**Your instructions:** Within the lines below, find those that hold the string "pixels" and copy each one.

**The input:**
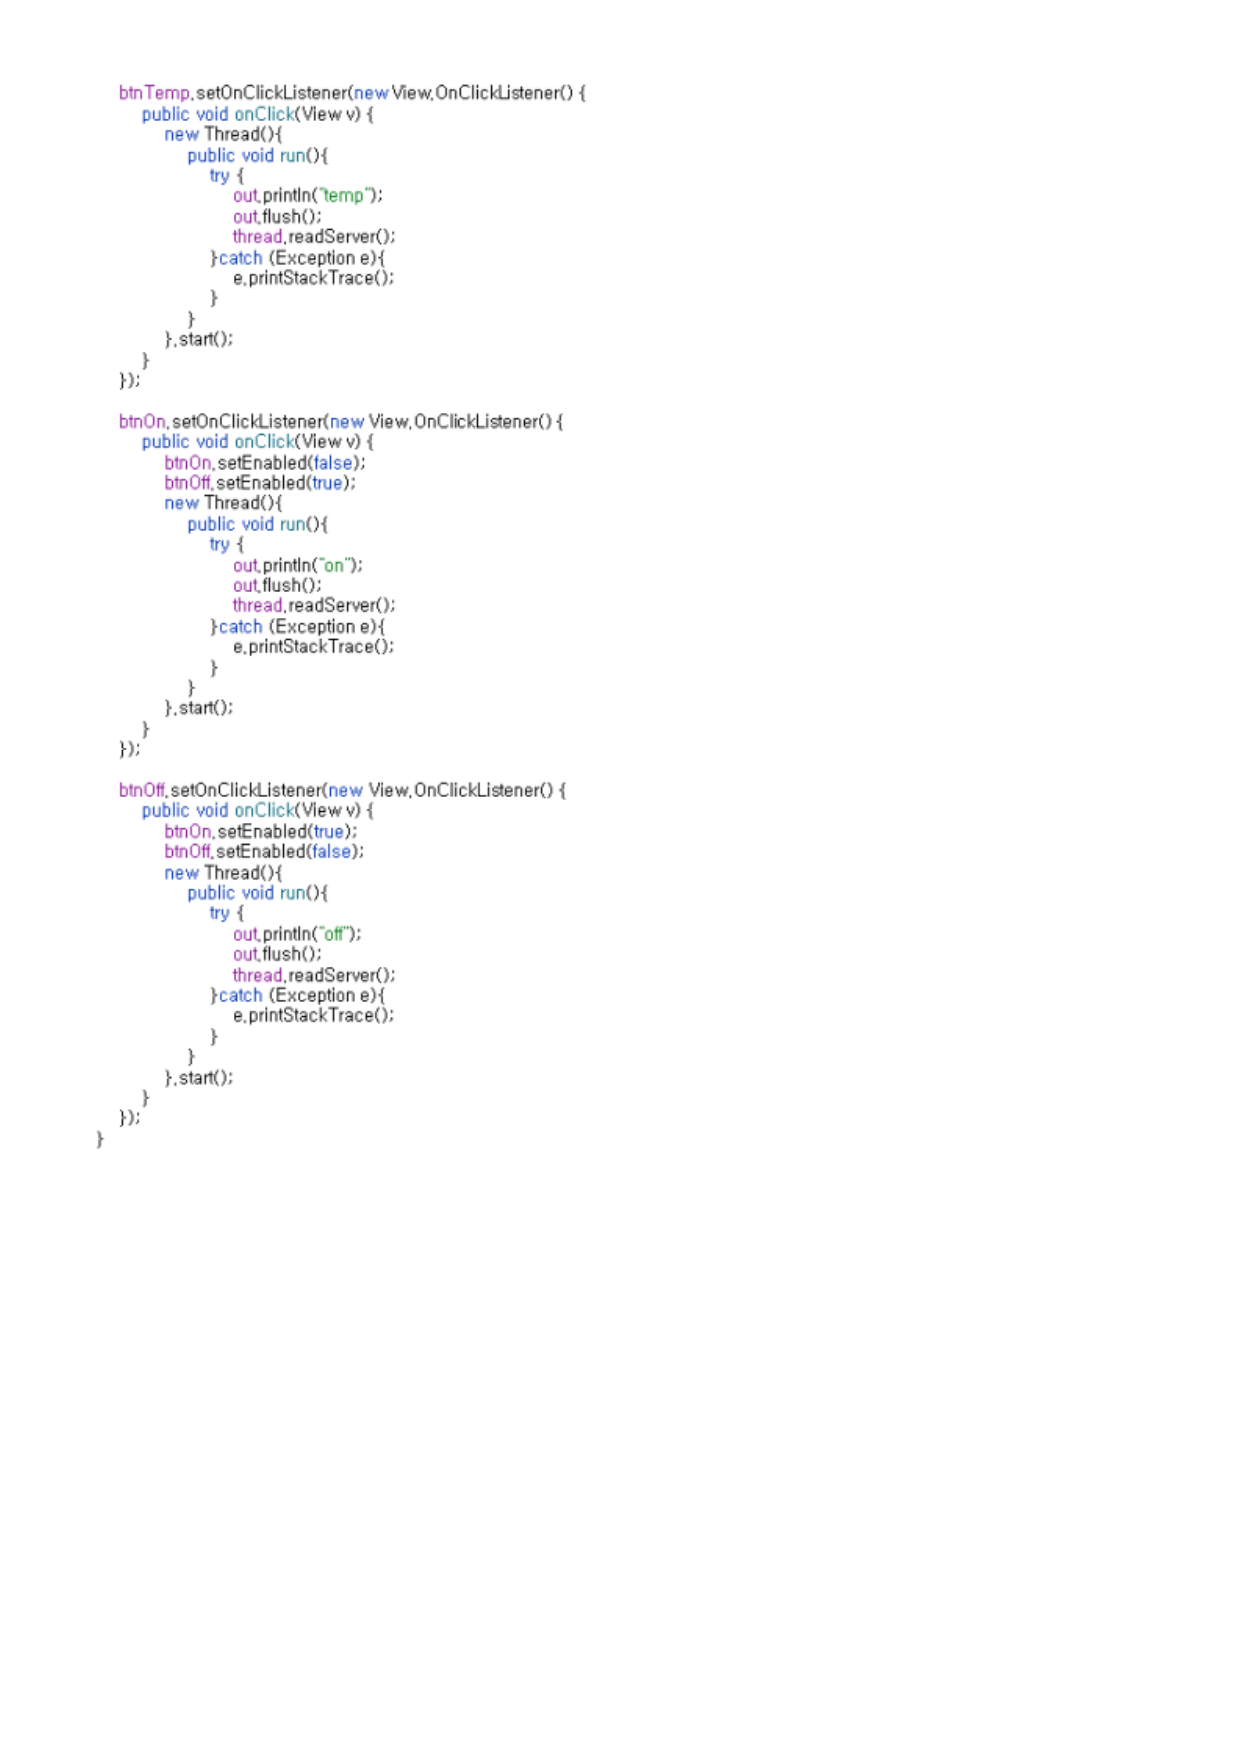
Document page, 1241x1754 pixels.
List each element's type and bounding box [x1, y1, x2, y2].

picture [75, 75, 599, 1160]
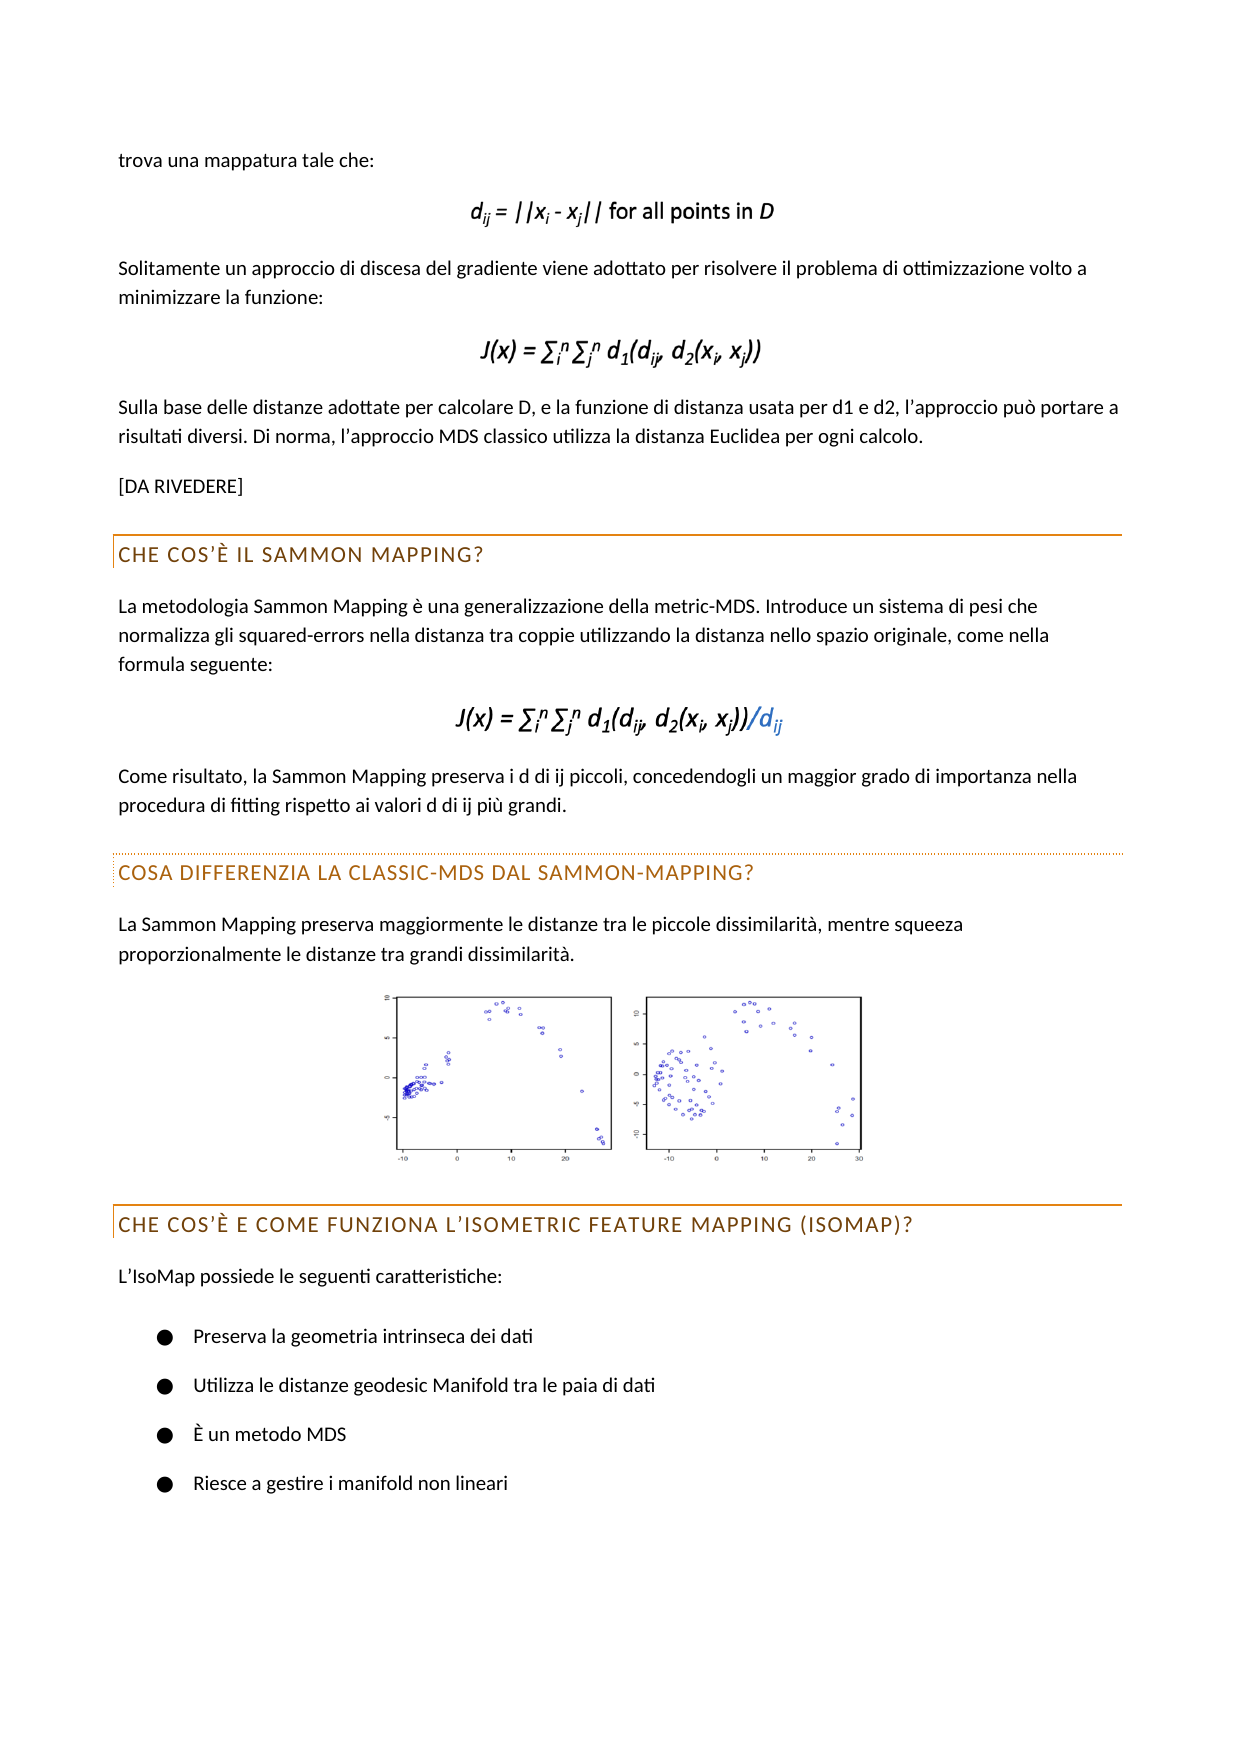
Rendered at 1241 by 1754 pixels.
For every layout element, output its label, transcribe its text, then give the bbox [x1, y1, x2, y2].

**Solution to this exercise:**
Document page, 1241x1754 pixels.
Rendered at 1241 by 1754 pixels.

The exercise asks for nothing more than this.